**ACTIVITY**.
For the listing below, return the line containing "Vrijedi za cijelu", the line containing "oplysninger om indkomst fra", and all lines in between, exactly as written and nothing else.

□ □ □ □ □ □ □

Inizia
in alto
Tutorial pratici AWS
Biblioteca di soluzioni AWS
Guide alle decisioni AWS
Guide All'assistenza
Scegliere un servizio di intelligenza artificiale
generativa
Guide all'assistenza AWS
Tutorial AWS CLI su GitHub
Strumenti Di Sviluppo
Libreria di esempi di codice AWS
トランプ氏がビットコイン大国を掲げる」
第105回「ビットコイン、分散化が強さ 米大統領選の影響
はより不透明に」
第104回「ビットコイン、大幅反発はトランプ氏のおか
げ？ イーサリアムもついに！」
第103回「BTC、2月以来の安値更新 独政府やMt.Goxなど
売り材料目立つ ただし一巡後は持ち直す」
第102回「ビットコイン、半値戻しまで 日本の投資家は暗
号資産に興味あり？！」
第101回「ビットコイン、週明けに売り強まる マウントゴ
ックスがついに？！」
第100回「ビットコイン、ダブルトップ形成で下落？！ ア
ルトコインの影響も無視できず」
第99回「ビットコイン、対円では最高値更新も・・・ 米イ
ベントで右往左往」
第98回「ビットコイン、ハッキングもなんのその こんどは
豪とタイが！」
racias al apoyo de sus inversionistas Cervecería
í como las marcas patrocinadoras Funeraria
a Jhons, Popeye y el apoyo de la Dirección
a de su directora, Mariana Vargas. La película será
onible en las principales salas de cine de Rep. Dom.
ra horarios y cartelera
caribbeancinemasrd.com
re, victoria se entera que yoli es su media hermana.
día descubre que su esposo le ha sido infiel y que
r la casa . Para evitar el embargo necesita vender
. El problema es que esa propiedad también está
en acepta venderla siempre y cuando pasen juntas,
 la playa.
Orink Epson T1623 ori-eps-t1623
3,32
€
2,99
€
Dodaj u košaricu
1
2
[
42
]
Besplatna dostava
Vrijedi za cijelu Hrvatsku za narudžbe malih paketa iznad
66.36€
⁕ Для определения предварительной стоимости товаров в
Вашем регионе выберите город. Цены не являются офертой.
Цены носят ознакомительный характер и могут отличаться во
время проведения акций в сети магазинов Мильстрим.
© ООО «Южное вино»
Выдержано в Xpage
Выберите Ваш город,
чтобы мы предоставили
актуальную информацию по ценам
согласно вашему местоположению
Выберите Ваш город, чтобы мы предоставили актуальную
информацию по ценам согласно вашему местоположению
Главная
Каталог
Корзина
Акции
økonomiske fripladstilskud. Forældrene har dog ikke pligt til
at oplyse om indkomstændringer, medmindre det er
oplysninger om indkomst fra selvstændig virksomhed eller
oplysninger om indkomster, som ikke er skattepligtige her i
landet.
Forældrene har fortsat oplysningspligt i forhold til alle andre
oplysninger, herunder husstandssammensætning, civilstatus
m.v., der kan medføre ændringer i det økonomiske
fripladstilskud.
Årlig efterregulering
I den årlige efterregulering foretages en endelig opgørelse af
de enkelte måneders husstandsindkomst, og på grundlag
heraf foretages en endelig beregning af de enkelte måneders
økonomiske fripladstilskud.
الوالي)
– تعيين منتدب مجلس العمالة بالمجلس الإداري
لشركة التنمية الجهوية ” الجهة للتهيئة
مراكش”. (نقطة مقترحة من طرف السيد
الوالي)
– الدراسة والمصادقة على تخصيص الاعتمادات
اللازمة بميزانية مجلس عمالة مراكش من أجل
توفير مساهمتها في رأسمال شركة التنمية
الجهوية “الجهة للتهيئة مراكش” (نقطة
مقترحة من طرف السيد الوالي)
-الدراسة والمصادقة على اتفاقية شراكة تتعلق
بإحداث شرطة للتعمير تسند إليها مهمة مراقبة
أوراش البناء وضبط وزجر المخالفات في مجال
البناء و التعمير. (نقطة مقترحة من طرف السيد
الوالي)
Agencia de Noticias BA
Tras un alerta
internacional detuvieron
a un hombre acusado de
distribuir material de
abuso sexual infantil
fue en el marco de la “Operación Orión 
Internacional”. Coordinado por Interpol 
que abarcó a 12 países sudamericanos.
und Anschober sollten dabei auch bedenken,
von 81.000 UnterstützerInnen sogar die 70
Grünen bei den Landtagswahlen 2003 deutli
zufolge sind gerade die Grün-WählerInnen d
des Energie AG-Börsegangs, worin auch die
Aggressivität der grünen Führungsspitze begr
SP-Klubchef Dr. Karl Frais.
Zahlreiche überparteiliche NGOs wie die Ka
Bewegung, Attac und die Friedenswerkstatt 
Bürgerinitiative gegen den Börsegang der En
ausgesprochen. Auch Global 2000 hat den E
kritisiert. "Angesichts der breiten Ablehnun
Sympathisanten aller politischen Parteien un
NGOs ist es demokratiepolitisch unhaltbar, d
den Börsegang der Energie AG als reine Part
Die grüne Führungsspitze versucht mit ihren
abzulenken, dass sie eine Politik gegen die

□ □ □ □ □ □ □

**OUTPUT OF THE TASK**.
Vrijedi za cijelu Hrvatsku za narudžbe malih paketa iznad
66.36€
⁕ Для определения предварительной стоимости товаров в
Вашем регионе выберите город. Цены не являются офертой.
Цены носят ознакомительный характер и могут отличаться во
время проведения акций в сети магазинов Мильстрим.
© ООО «Южное вино»
Выдержано в Xpage
Выберите Ваш город,
чтобы мы предоставили
актуальную информацию по ценам
согласно вашему местоположению
Выберите Ваш город, чтобы мы предоставили актуальную
информацию по ценам согласно вашему местоположению
Главная
Каталог
Корзина
Акции
økonomiske fripladstilskud. Forældrene har dog ikke pligt til
at oplyse om indkomstændringer, medmindre det er
oplysninger om indkomst fra selvstændig virksomhed eller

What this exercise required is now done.